One of the European Court of Justice towers in Kirchberg, seen in May 2009. Photo credit: Cédric Puisney via Flickr (CC BY 2.0)
The UK should be able to unilaterally revoke its “Article 50” notification that it wants to quit the EU, according to a top legal advisor at the European Court of Justice, although the case is far from final.
Earlier this year, several elected officials brought the case against the UK government in Scotland, arguing that cancelling Brexit should be an option if the British parliament does not approve of the deal negotiated by the EU and UK. The British government argued that case was “inadmissible” since it has no intention of stopping the withdrawal process.
In September, the Court of Session, Scotland’s supreme court, asked the European Court of Justice if member states could “unilaterally… revoke its notification before the end of the period of two years” specified under Article 50 of the EU treaty.
In a preliminary opinion issued on Tuesday, Campos Sánchez-Bordona, an advocate general at the ECJ, said the withdrawal process could be stopped any time before it is concluded at the end of March 2019.
Sánchez-Bordona stated, according to a court press release (PDF), that “the question is not merely academic, nor premature or superfluous, but has obvious practical importance and is essential in order to resolve the dispute,” so the case should not be dismissed.
Sánchez-Bordona also reasoned that “withdrawal from an international treaty… is by definition a unilateral act of a state party and a manifestation of its sovereignty.” Article 50 “states that a member state which decides to withdraw is to notify the European Council of ‘its intention’--and not of its decision--to withdraw”.
The EU27 governments need not give their unanimous consent to stop Brexit, since that would deprive the UK of its sovereignty, Sánchez-Bordona advised.
The matter will now be reviewed by a panel of ECJ judges.
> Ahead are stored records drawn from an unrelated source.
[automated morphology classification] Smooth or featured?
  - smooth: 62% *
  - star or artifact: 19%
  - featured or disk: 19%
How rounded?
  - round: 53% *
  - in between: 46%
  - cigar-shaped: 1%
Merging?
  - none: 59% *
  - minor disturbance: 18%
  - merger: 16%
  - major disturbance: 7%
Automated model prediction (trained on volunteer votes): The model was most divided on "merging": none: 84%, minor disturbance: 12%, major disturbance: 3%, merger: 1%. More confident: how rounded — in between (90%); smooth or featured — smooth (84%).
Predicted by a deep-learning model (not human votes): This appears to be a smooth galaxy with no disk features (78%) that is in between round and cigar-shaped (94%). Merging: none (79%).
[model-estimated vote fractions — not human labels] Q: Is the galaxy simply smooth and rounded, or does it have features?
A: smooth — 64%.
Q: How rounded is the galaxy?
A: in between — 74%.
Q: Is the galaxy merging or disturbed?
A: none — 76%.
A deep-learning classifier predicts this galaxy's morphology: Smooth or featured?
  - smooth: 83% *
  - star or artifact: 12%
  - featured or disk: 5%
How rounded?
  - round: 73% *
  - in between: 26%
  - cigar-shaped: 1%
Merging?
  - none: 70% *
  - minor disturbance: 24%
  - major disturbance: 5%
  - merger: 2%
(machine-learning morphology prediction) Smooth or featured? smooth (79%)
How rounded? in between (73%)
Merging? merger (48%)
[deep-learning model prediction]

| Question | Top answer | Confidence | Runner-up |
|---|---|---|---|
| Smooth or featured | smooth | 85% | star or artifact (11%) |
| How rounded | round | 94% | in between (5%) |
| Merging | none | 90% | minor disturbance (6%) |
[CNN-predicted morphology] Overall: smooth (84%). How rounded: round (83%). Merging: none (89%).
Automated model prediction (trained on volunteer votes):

In the majority of cases, ECJ judges reach the same conclusion as advocates general, but their deliberations are independent of the preliminary opinion.
No date for the ECJ judges’ ruling has been set, but the case is being handled under the court’s “expedited procedure”. After the ECJ decision, the case will return to Edinburgh for final adjudication.
The case is number C-621/18 (Wightman and Others v Secretary of State for Exiting the European Union).